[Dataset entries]
******************************

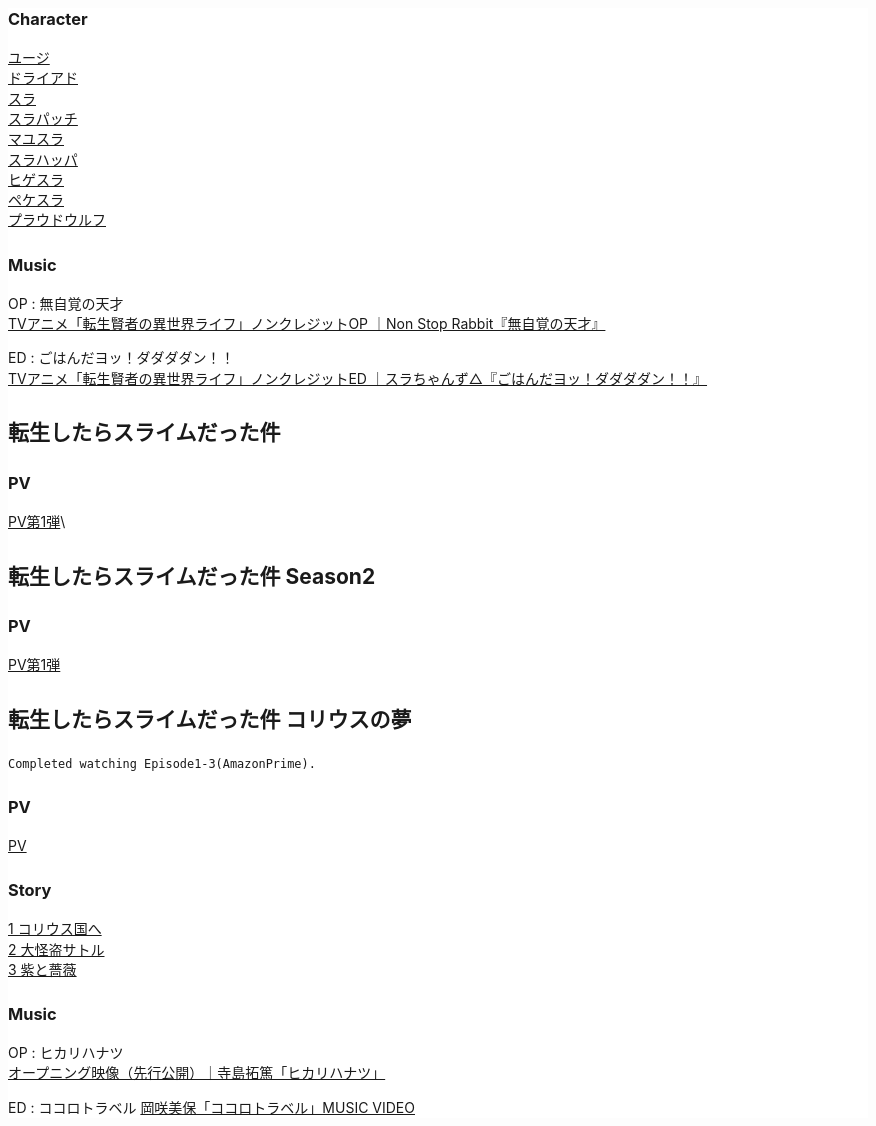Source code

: ### Character
[ユージ](https://tenseikenja.com/character/yuji/)\
[ドライアド](https://tenseikenja.com/character/dryad/)\
[スラ](https://tenseikenja.com/character/sura/)\
[スラパッチ](https://tenseikenja.com/character/surapatch/)\
[マユスラ](https://tenseikenja.com/character/mayusura/)\
[スラハッパ](https://tenseikenja.com/character/surahappa/)\
[ヒゲスラ](https://tenseikenja.com/character/higesura/)\
[ペケスラ](https://tenseikenja.com/character/pekesura/)\
[プラウドウルフ](https://tenseikenja.com/character/proud-wolf/)

### Music
OP : 無自覚の天才\
[TVアニメ「転生賢者の異世界ライフ」ノンクレジットOP ｜Non Stop Rabbit『無自覚の天才』](https://www.youtube.com/watch?v=yBreQoKQXws)

ED : ごはんだヨッ！ダダダダン！！\
[TVアニメ「転生賢者の異世界ライフ」ノンクレジットED ｜スラちゃんず△『ごはんだヨッ！ダダダダン！！』](https://www.youtube.com/watch?v=0FOXaGdpK_I)

  
## 転生したらスライムだった件

### PV
[PV第1弾](https://www.youtube.com/watch?v=bXCCKubabe0)\

## 転生したらスライムだった件 Season2

### PV
[PV第1弾](https://www.youtube.com/watch?v=OBJln5u3FXk)

  
## 転生したらスライムだった件 コリウスの夢
```
Completed watching Episode1-3(AmazonPrime).
```

### PV
[PV](https://youtu.be/WuIDVoKdVGU)

### Story
[1 コリウス国へ](https://www.ten-sura.com/anime/coleus/story/no1)\
[2 大怪盗サトル](https://www.ten-sura.com/anime/coleus/story/no2)\
[3 紫と薔薇](https://www.ten-sura.com/anime/coleus/story/no3)


### Music
OP : ヒカリハナツ\
[オープニング映像（先行公開）｜寺島拓篤「ヒカリハナツ」](https://youtu.be/CUb4QowYwYo)

ED : ココロトラベル
[岡咲美保「ココロトラベル」MUSIC VIDEO](https://youtu.be/Ilxy59s_s2o?si=vXaGpdhQUy2I03Bg)
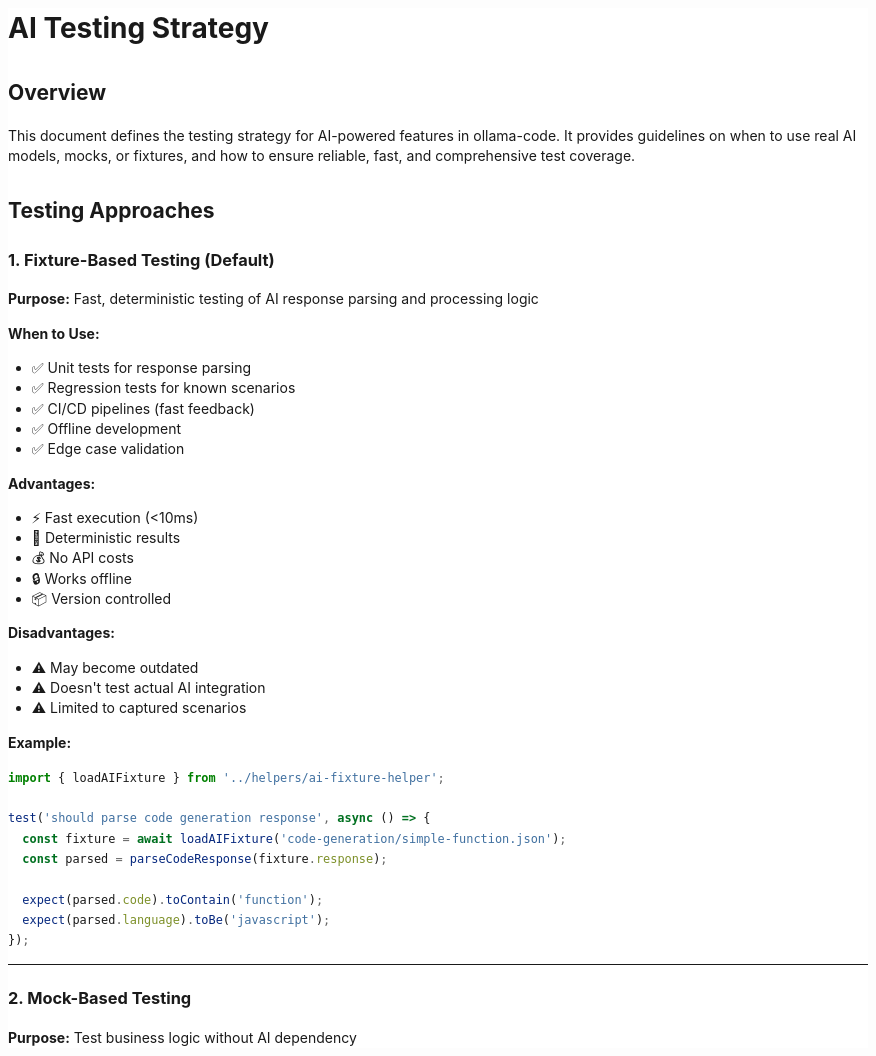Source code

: # AI Testing Strategy

## Overview

This document defines the testing strategy for AI-powered features in ollama-code. It provides guidelines on when to use real AI models, mocks, or fixtures, and how to ensure reliable, fast, and comprehensive test coverage.

## Testing Approaches

### 1. Fixture-Based Testing (Default)

**Purpose:** Fast, deterministic testing of AI response parsing and processing logic

**When to Use:**
- ✅ Unit tests for response parsing
- ✅ Regression tests for known scenarios
- ✅ CI/CD pipelines (fast feedback)
- ✅ Offline development
- ✅ Edge case validation

**Advantages:**
- ⚡ Fast execution (<10ms)
- 🎯 Deterministic results
- 💰 No API costs
- 🔒 Works offline
- 📦 Version controlled

**Disadvantages:**
- ⚠️ May become outdated
- ⚠️ Doesn't test actual AI integration
- ⚠️ Limited to captured scenarios

**Example:**
```typescript
import { loadAIFixture } from '../helpers/ai-fixture-helper';

test('should parse code generation response', async () => {
  const fixture = await loadAIFixture('code-generation/simple-function.json');
  const parsed = parseCodeResponse(fixture.response);

  expect(parsed.code).toContain('function');
  expect(parsed.language).toBe('javascript');
});
```

---

### 2. Mock-Based Testing

**Purpose:** Test business logic without AI dependency
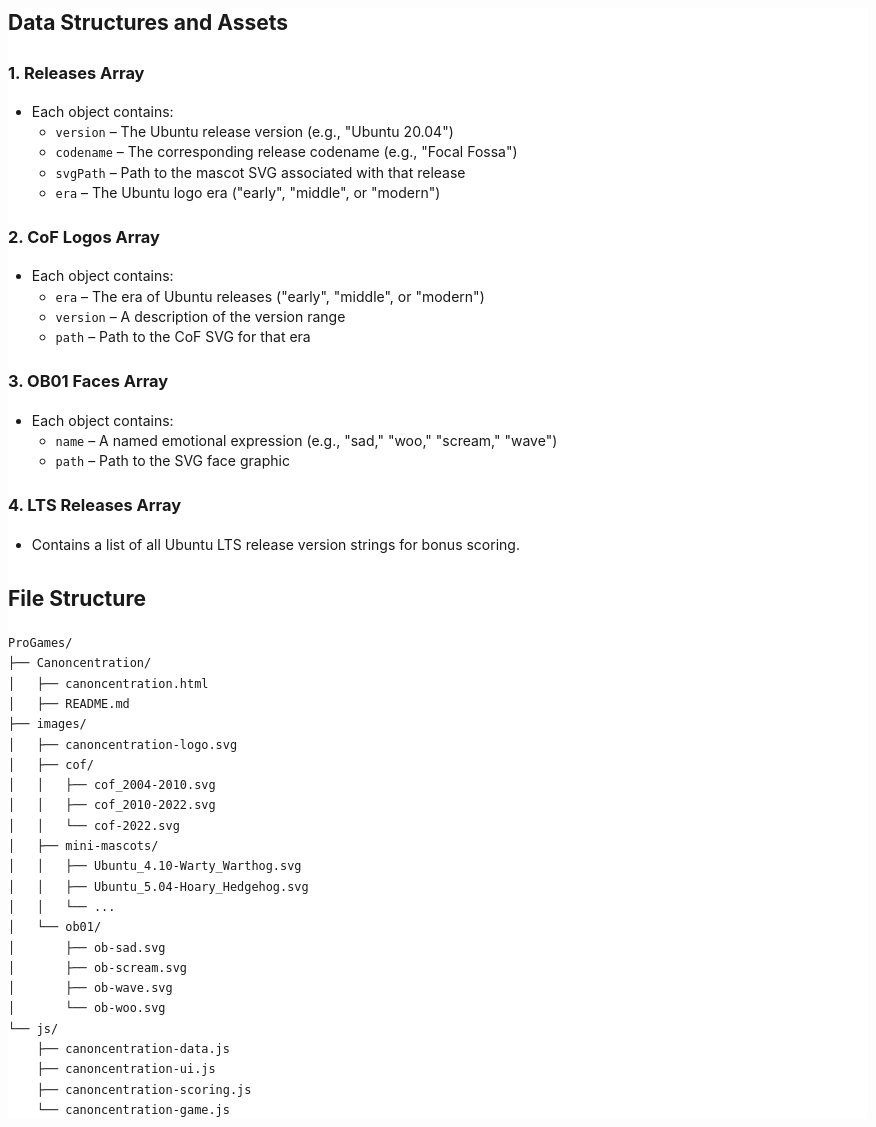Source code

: ## Data Structures and Assets

### 1. Releases Array
- Each object contains:
  - `version` – The Ubuntu release version (e.g., "Ubuntu 20.04")
  - `codename` – The corresponding release codename (e.g., "Focal Fossa")
  - `svgPath` – Path to the mascot SVG associated with that release
  - `era` – The Ubuntu logo era ("early", "middle", or "modern")

### 2. CoF Logos Array
- Each object contains:
  - `era` – The era of Ubuntu releases ("early", "middle", or "modern")
  - `version` – A description of the version range
  - `path` – Path to the CoF SVG for that era

### 3. OB01 Faces Array
- Each object contains:
  - `name` – A named emotional expression (e.g., "sad," "woo," "scream," "wave")
  - `path` – Path to the SVG face graphic

### 4. LTS Releases Array
- Contains a list of all Ubuntu LTS release version strings for bonus scoring.

## File Structure
```
ProGames/
├── Canoncentration/
│   ├── canoncentration.html
│   ├── README.md
├── images/
│   ├── canoncentration-logo.svg
│   ├── cof/
│   │   ├── cof_2004-2010.svg
│   │   ├── cof_2010-2022.svg
│   │   └── cof-2022.svg
│   ├── mini-mascots/
│   │   ├── Ubuntu_4.10-Warty_Warthog.svg
│   │   ├── Ubuntu_5.04-Hoary_Hedgehog.svg
│   │   └── ...
│   └── ob01/
│       ├── ob-sad.svg
│       ├── ob-scream.svg
│       ├── ob-wave.svg
│       └── ob-woo.svg
└── js/
    ├── canoncentration-data.js
    ├── canoncentration-ui.js
    ├── canoncentration-scoring.js
    └── canoncentration-game.js
```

******************************

# [WHAT YOU HAVE TO DO]
List each line of the entries that holds the string "転生賢者の異世界ライフ".

# [ANSWER TO THIS TASK]
[TVアニメ「転生賢者の異世界ライフ」ノンクレジットOP ｜Non Stop Rabbit『無自覚の天才』](https://www.youtube.com/watch?v=yBreQoKQXws)
[TVアニメ「転生賢者の異世界ライフ」ノンクレジットED ｜スラちゃんず△『ごはんだヨッ！ダダダダン！！』](https://www.youtube.com/watch?v=0FOXaGdpK_I)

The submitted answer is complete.